From two-time Giller Prize winner M.G. Vassanji, one of Canada's
finest and most celebrated writers, comes a brilliant new novel that
vividly examines the seemingly incongruous worlds of science, religion
and desire
Nurul Islam is a world-renowned physicist, professor at Imperial
College, London, and one half of the Islam-Rosenfeld theory, the first
step in a grand unification of forces and a Theory of Everything. A
sensitive character, from a small town in undivided India, a family man
profoundly influenced by his pious father, Nurul is happily married to
Sakina Begum by an arranged marriage. They have three children. But when
Nurul travels to Cambridge, Massachusetts, to give a public lecture at
Harvard, he falls in love with a graduate student, Hilary Chase.

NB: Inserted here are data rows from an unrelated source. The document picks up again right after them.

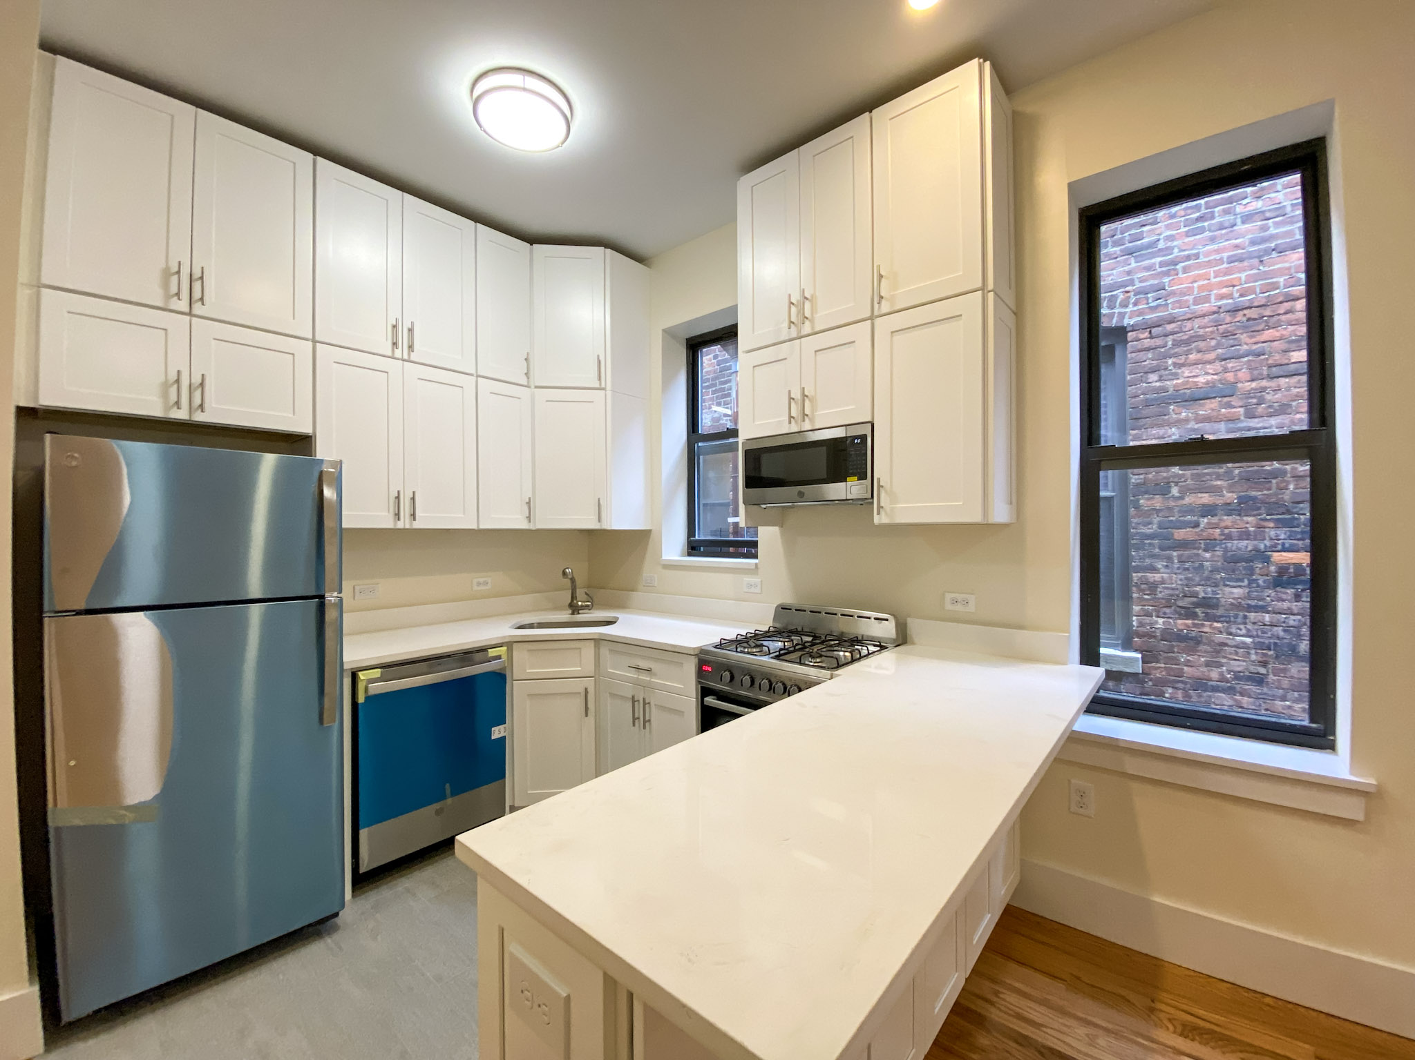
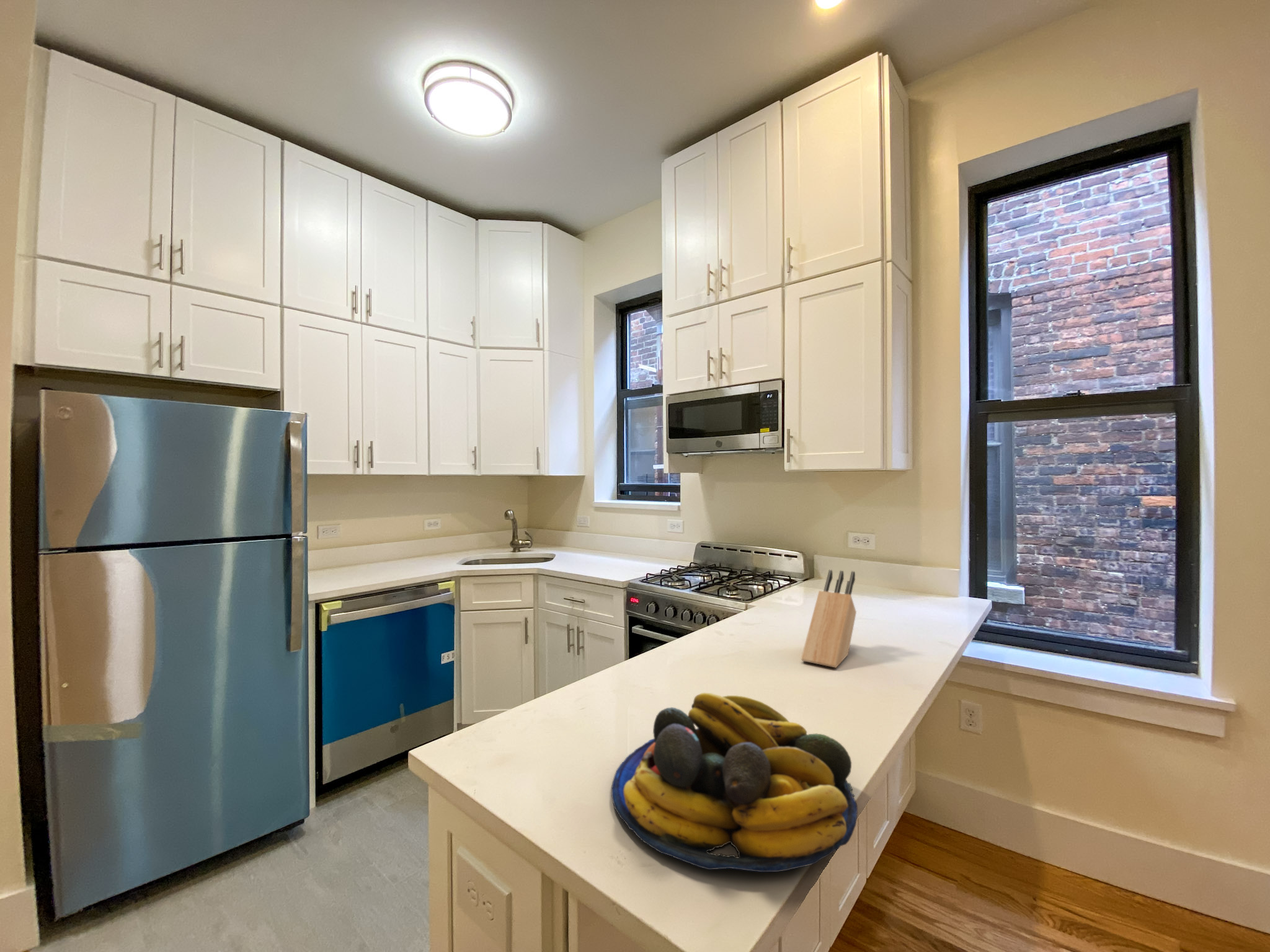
+ fruit bowl [611,692,858,873]
+ knife block [801,569,857,669]
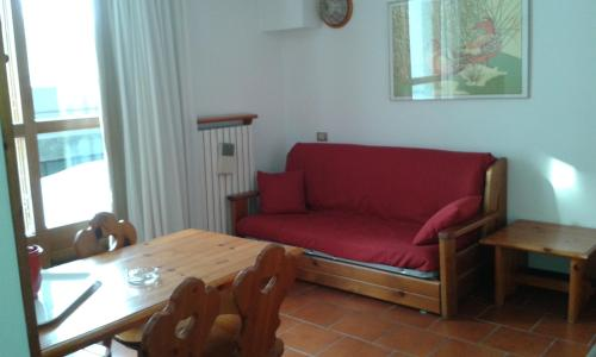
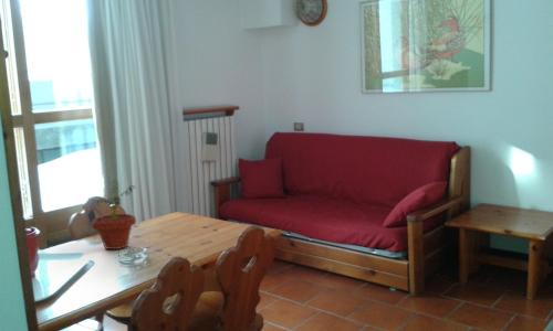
+ potted plant [91,178,137,250]
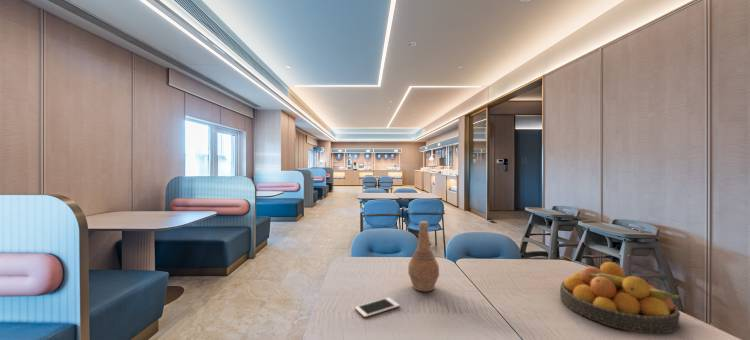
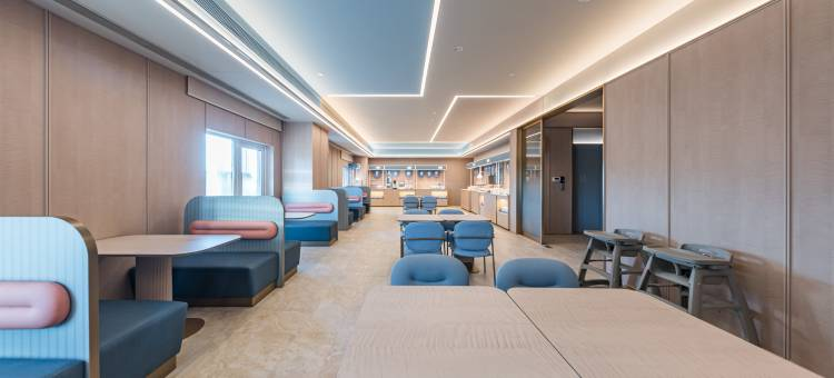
- cell phone [354,296,401,318]
- vase [407,220,440,293]
- fruit bowl [559,261,684,335]
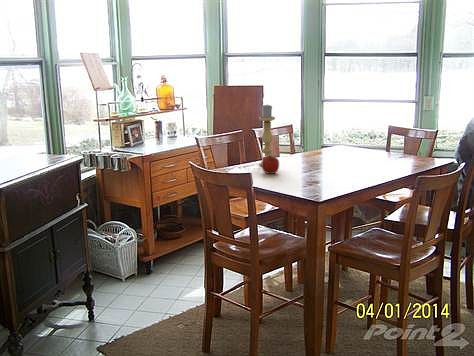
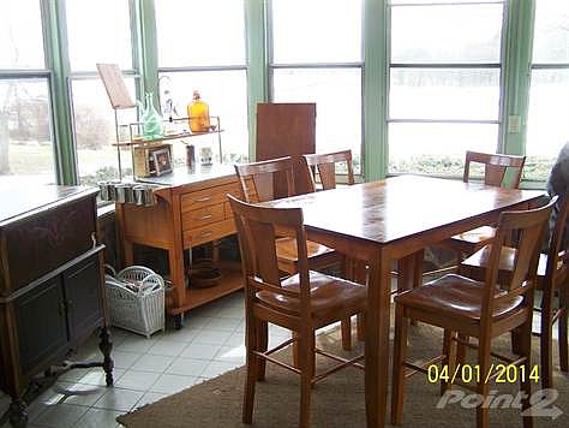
- candle holder [258,104,276,167]
- apple [261,154,280,175]
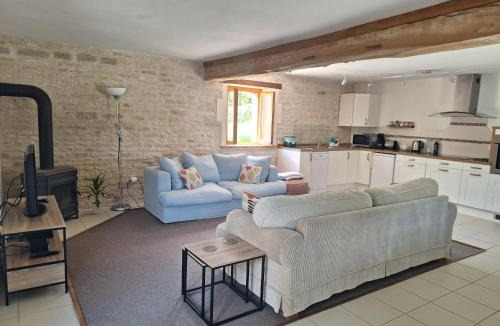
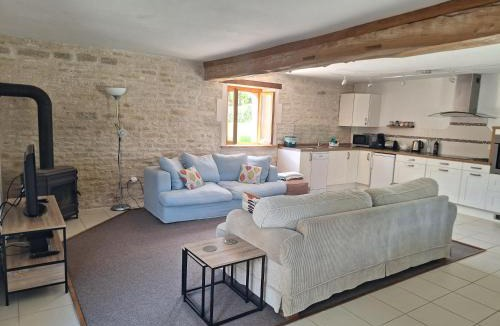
- indoor plant [79,173,112,215]
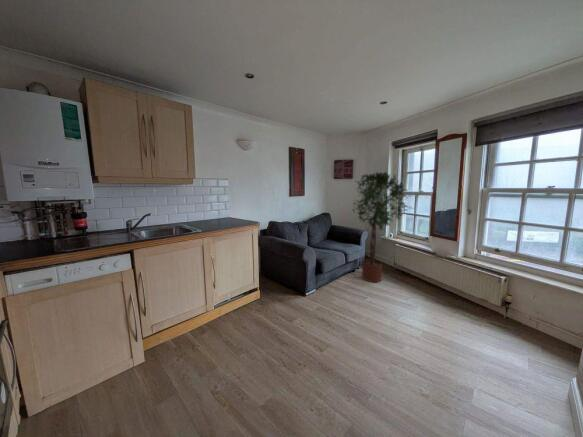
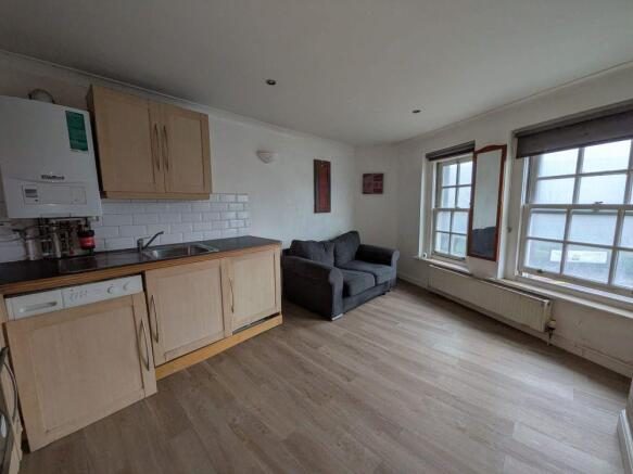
- potted tree [351,170,416,283]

At the same time Nurul Islam's outspoken, philosophical views about the
nature of physics and God have earned him the ire of fundamentalist
preachers in Pakistan. When approached to contribute to Pakistan's
nuclear weapons project, he declines, recalling the catastrophe of
India's Partition, thus making enemies of the political and military
establishments. Meanwhile, a contingent of physicists begins a smear
campaign, claiming that Nurul Islams's contribution to the unification
theory was plagiarized from Rosenfeld. All these events link together
and converge upon Sakina Begum who, smarting from her husband's
betrayal, unwittingly commits a betrayal of her own. Everything that had
worked together as though preordained since his childhood to take him to
the pinnacle of scientific achievement suddenly falls apart.
An intimate and intelligent account of love, honour, guilt and genius,
Everything There Is gives us an engaging portrait of a traditional,
spiritual man facing the onslaught of inescapable forces.